Sci-Mind: Cognitively-Inspired Adversarial Debate for Autonomous Mathematical Modeling
For researchers and practitioners using LLMs for scientific modeling, Sci-Mind addresses the critical problem of generating plausible but flawed models by incorporating domain grounding and adversarial verification.
Sci-Mind introduces a cognitively-inspired adversarial debate framework for autonomous mathematical modeling, integrating experiential memory recall and a Theorist-Pragmatist dialectic to improve model validity. On MM-Bench and EngiBench, it significantly outperforms leading agents in modeling rigorousness and code executability.

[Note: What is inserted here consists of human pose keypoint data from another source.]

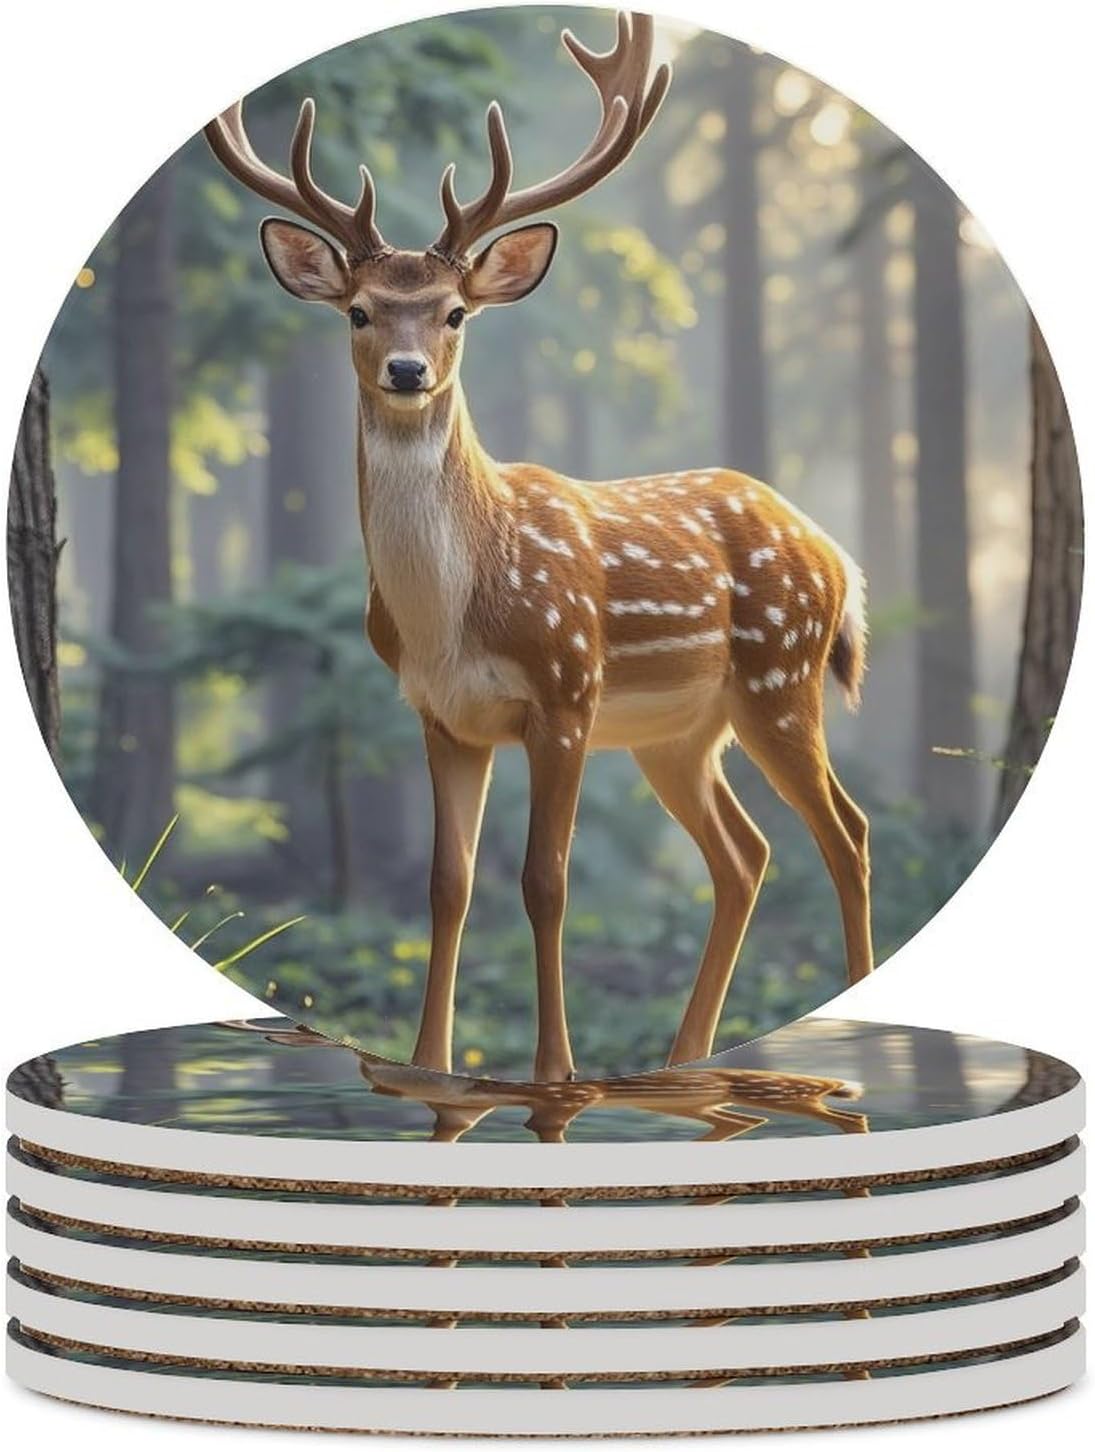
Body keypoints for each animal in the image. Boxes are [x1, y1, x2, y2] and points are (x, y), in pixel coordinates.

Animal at [205, 10, 872, 1085]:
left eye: (454, 312)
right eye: (357, 309)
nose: (405, 370)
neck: (452, 613)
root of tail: (834, 554)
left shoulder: (565, 691)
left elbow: (544, 880)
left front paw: (552, 1074)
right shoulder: (440, 715)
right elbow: (448, 883)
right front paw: (431, 1066)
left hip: (779, 675)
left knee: (842, 835)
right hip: (680, 733)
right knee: (744, 857)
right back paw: (687, 1062)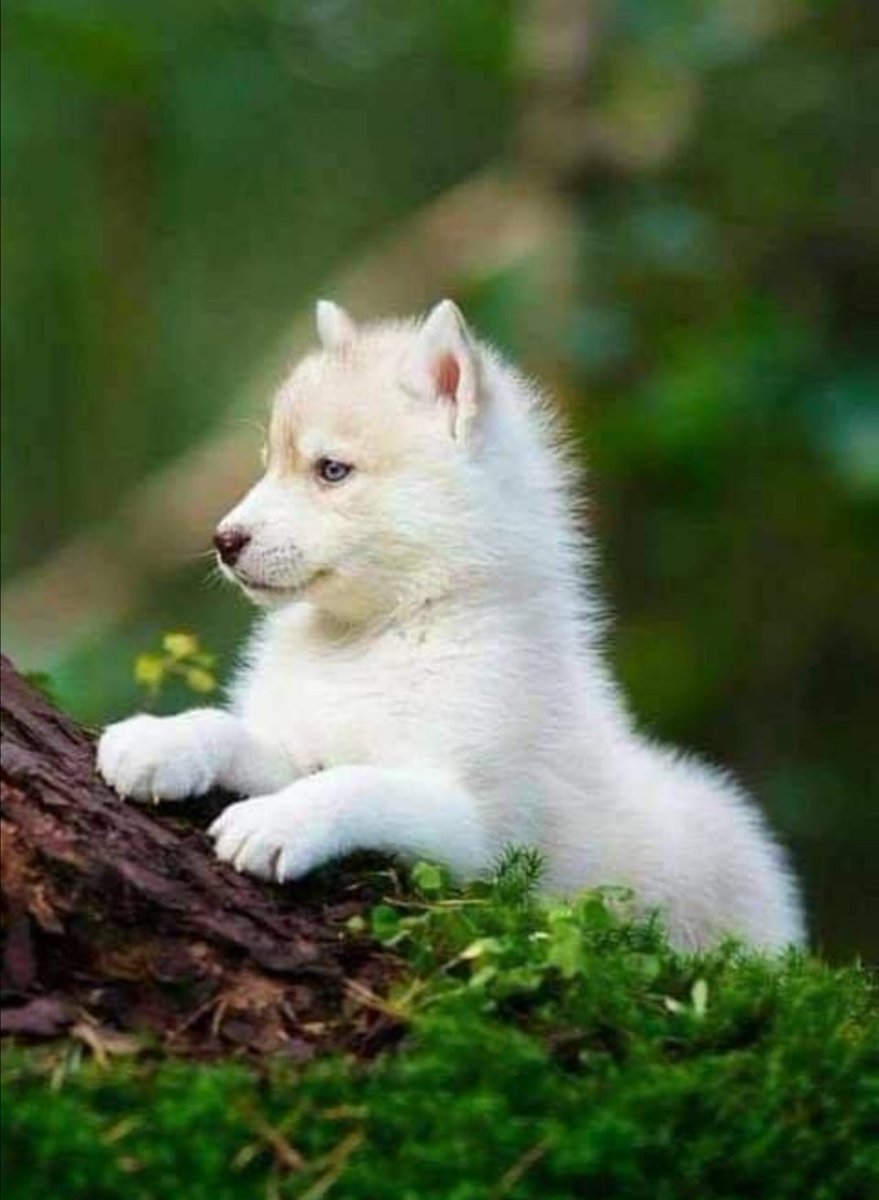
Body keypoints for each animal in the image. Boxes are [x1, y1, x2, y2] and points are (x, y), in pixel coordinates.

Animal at [98, 299, 804, 950]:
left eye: (331, 470)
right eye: (269, 461)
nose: (224, 540)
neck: (384, 630)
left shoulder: (482, 833)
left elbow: (360, 783)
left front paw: (279, 822)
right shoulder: (305, 747)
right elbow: (235, 730)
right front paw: (161, 740)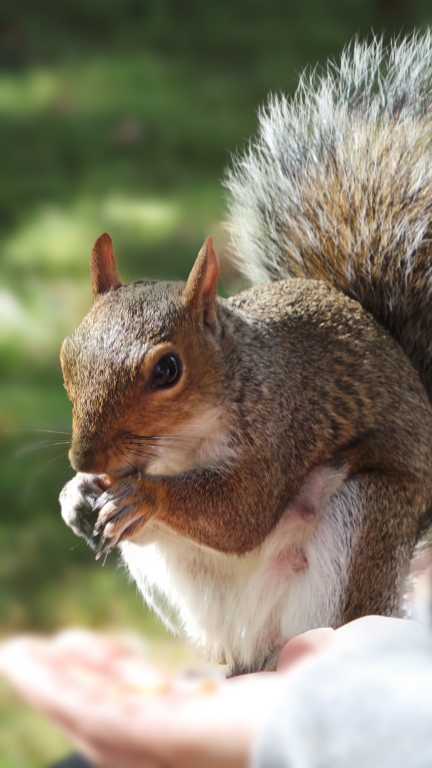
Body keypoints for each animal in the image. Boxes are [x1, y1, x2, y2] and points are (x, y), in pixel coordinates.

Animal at [60, 34, 432, 675]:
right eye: (67, 356)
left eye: (168, 369)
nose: (86, 459)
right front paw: (76, 495)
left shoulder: (284, 424)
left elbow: (242, 514)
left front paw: (147, 496)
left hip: (364, 516)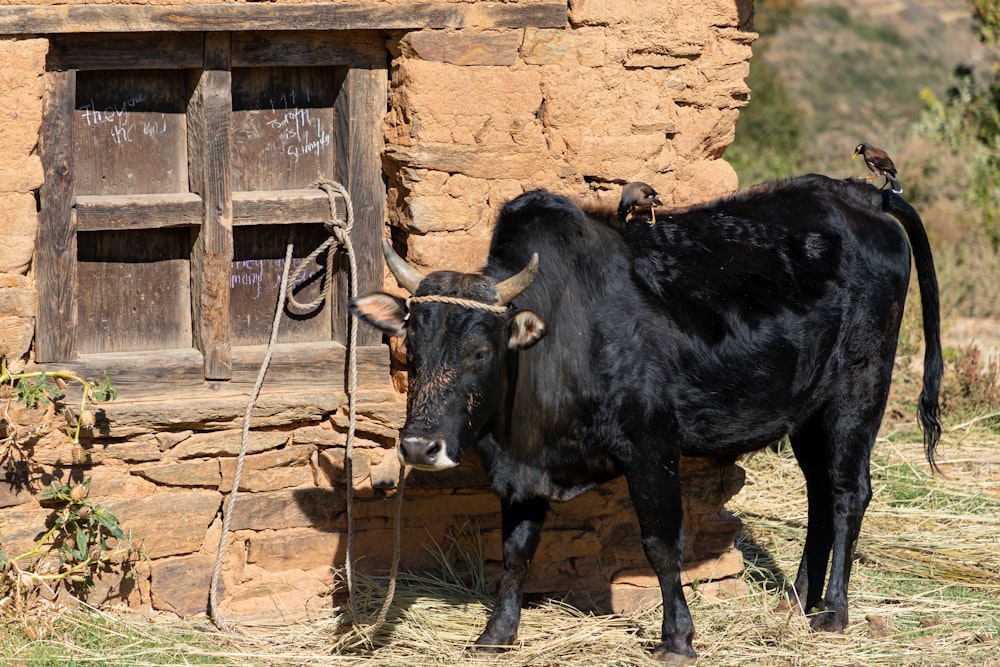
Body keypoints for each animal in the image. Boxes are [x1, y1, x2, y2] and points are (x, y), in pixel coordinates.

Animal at [350, 175, 936, 664]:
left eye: (479, 352)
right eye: (412, 348)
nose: (419, 447)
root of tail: (861, 193)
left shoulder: (651, 446)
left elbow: (660, 545)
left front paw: (677, 638)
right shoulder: (523, 472)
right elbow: (516, 551)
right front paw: (497, 633)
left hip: (859, 389)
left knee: (847, 493)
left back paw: (831, 612)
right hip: (809, 414)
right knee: (820, 493)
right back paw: (795, 601)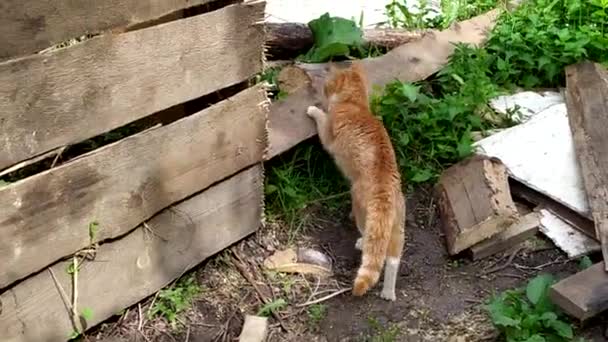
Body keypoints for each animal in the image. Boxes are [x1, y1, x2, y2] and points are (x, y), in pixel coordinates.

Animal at [306, 62, 406, 300]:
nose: (323, 92)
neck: (355, 104)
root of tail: (385, 188)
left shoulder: (328, 134)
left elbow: (321, 118)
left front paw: (313, 109)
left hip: (362, 210)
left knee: (373, 245)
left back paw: (361, 243)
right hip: (397, 225)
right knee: (392, 258)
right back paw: (388, 294)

Real-world mathematical modeling is inherently an experiential and collaborative endeavor. Domain experts rarely solve complex problems from scratch; instead, they draw upon analogies from historical cases and subject their hypotheses to rigorous peer scrutiny. However, autonomous agents powered by Large Language Models predominantly rely on isolated reasoning paradigms, frequently generating plausible but fundamentally flawed models due to a lack of domain grounding and adversarial verification. To address these limitations, we propose Sci-Mind, a novel framework that mirrors the human scientific discovery process. Sci-Mind integrates Experiential Memory Recall to retrieve executable code snippets and modeling paradigm descriptors, grounding abstract reasoning in historical solutions. Subsequently, it employs an Adversarial Cognitive Dialectic where a Theorist optimizing mathematical coherence and a Pragmatist enforcing data feasibility debate through competing objectives to prune elegant but infeasible formulations. A Self-Validating Execution Strategy further ensures blueprint consistency through formal predicates before code generation, achieving fully autonomous execution. Extensive experiments on the MM-Bench and EngiBench benchmarks demonstrate that Sci-Mind significantly outperforms leading autonomous agents in both modeling rigorousness and code executability.